Nous tentons de démonter et de nous replier rapidement sur le côté de la scène pour faire de la place aux vraies stars de la soirée, mais hélas, monsieur le Bourgmestre est debout sur mes câbles et je ne me vois pas le capturer dans un nœud coulant par un petit geste vif … je démonte tout ce qui peut l’être et ma Lovely Roadie roule, range et replie sur le côté de la scène tout en distribuant mes toutes nouvelles cartes de visites. Mon dernier câble sortira en serpentant au sol dans les pieds du contrebassiste qui débute son set.

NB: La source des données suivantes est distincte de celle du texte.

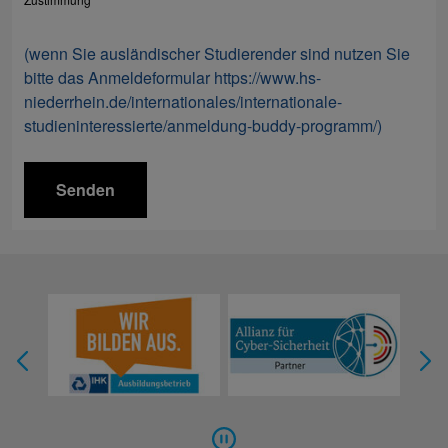
(wenn Sie ausländischer Studierender sind nutzen Sie
bitte das Anmeldeformular https://www.hs-
niederrhein.de/internationales/internationale-
studieninteressierte/anmeldung-buddy-programm/)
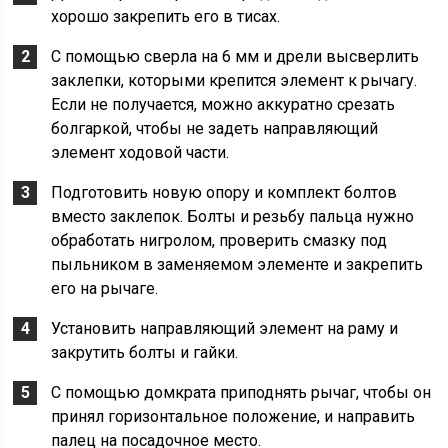
хорошо закрепить его в тисах.
С помощью сверла на 6 мм и дрели высверлить
заклепки, которыми крепится элемент к рычагу.
Если не получается, можно аккуратно срезать
болгаркой, чтобы не задеть направляющий
элемент ходовой части.
Подготовить новую опору и комплект болтов
вместо заклепок. Болты и резьбу пальца нужно
обработать нигролом, проверить смазку под
пыльником в заменяемом элементе и закрепить
его на рычаге.
Установить направляющий элемент на раму и
закрутить болты и гайки.
С помощью домкрата приподнять рычаг, чтобы он
принял горизонтальное положение, и направить
палец на посадочное место.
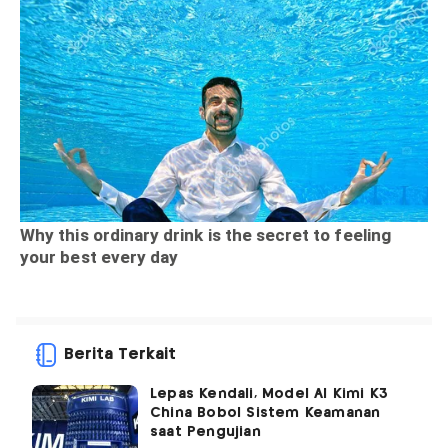
Berita Terkait
Lepas Kendali, Model AI Kimi K3
China Bobol Sistem Keamanan
saat Pengujian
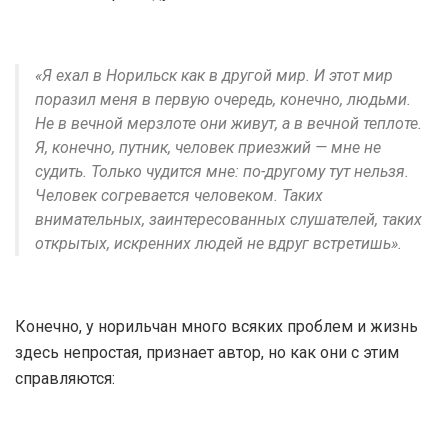
«Я ехал в Норильск как в другой мир. И этот мир
поразил меня в первую очередь, конечно, людьми.
Не в вечной мерзлоте они живут, а в вечной теплоте.
Я, конечно, путник, человек приезжий — мне не
судить. Только чудится мне: по-другому тут нельзя.
Человек согревается человеком. Таких
внимательных, заинтересованных слушателей, таких
открытых, искренних людей не вдруг встретишь».
Конечно, у норильчан много всяких проблем и жизнь
здесь непростая, признает автор, но как они с этим
справляются:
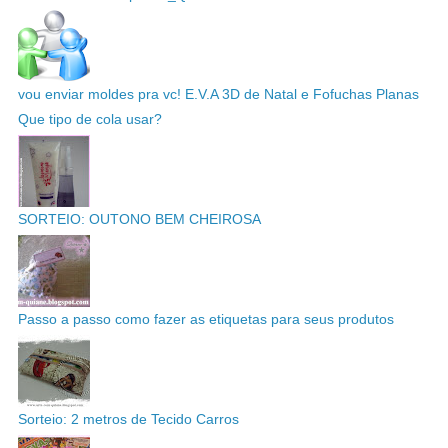
vou enviar moldes pra vc! E.V.A 3D de Natal e Fofuchas Planas
Que tipo de cola usar?
SORTEIO: OUTONO BEM CHEIROSA
Passo a passo como fazer as etiquetas para seus produtos
Sorteio: 2 metros de Tecido Carros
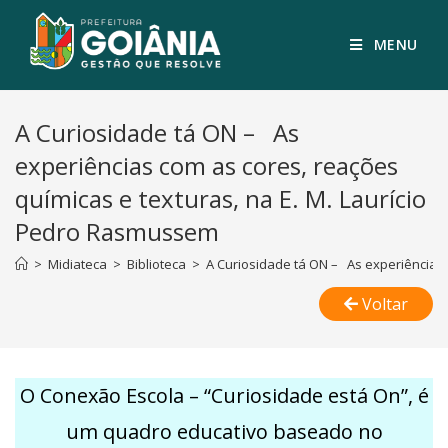
MENU
A Curiosidade tá ON – As
experiências com as cores, reações
químicas e texturas, na E. M. Laurício
Pedro Rasmussem
>
Midiateca
>
Biblioteca
>
A Curiosidade tá ON – As experiências 
Voltar
O Conexão Escola – “Curiosidade está On”, é
um quadro educativo baseado no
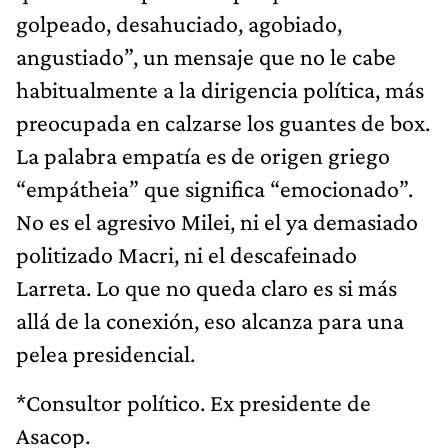
golpeado, desahuciado, agobiado,
angustiado”, un mensaje que no le cabe
habitualmente a la dirigencia política, más
preocupada en calzarse los guantes de box.
La palabra empatía es de origen griego
“empátheia” que significa “emocionado”.
No es el agresivo Milei, ni el ya demasiado
politizado Macri, ni el descafeinado
Larreta. Lo que no queda claro es si más
allá de la conexión, eso alcanza para una
pelea presidencial.
*Consultor político. Ex presidente de
Asacop.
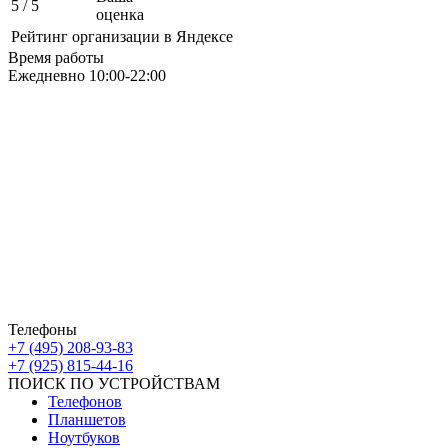
5
/ 5
оценка
Рейтинг организации в Яндексе
Время работы
Ежедневно 10:00-22:00
Москва ЮАО М Алма-Атинская
Борисовские Пруды 26 ТРК Ключевой
Москва ЮВАО М Марьино
Новочеркасский бульвар
дом 10к1 ТК МовТрейд
ИП Ахмедгараев Р.З.
ОГРН: 318774600672840
Телефоны
+7 (495) 208-93-83
+7 (925) 815-44-16
ПОИСК ПО УСТРОЙСТВАМ
Телефонов
Планшетов
Ноутбуков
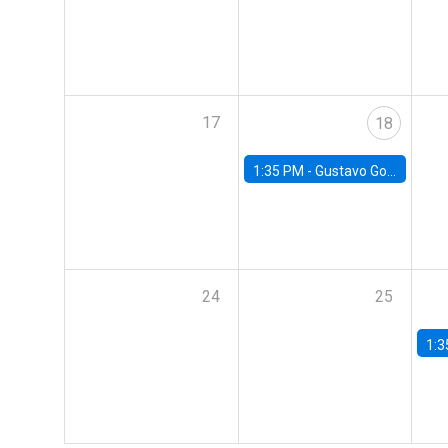
17
18
1:35 PM -
Gustavo González, Banco Central de Chile
24
25
1:3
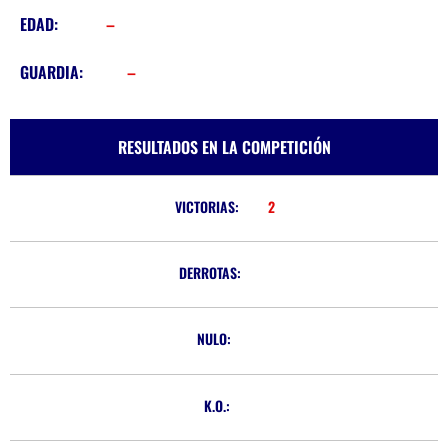
EDAD:
–
GUARDIA:
–
RESULTADOS EN LA COMPETICIÓN
VICTORIAS:
2
DERROTAS:
NULO:
K.O.:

Nombreuses félicitations et marques d’intérêt du côté du public. C’est l’heure de la traditionnelle bière d’after-show, une Farnière, bière forte du coin. Très forte et à la moitié de mon verre, nos déboires avec le courant sont loin, et moi aussi.
Nous discutons avec les amis venus nous voir, en savourant le jazz délicat que distille le groupe sur scène, mais nous sommes attendus pour le casse-croûte et notre charmante hôtesse de la bibliothèque nous emmène pour manger un bout. La ville de Viesalm est connue historiquement pour ses saumons et truites (dont elle tire son nom et son blason), c’est donc une belle assiette de saumon qui nous attend, avec un bon vin rouge dont j’ai oublié de noter le nom.
En remontant dans l’auto, je me souviens que lors de ma précédente visite guitaristique à Vielsalm je suis tombé en panne de batterie.
Pourtant, après une aussi belle soirée, je ne pense pas qu’entre Vielsalm et moi … le courant ne passe pas.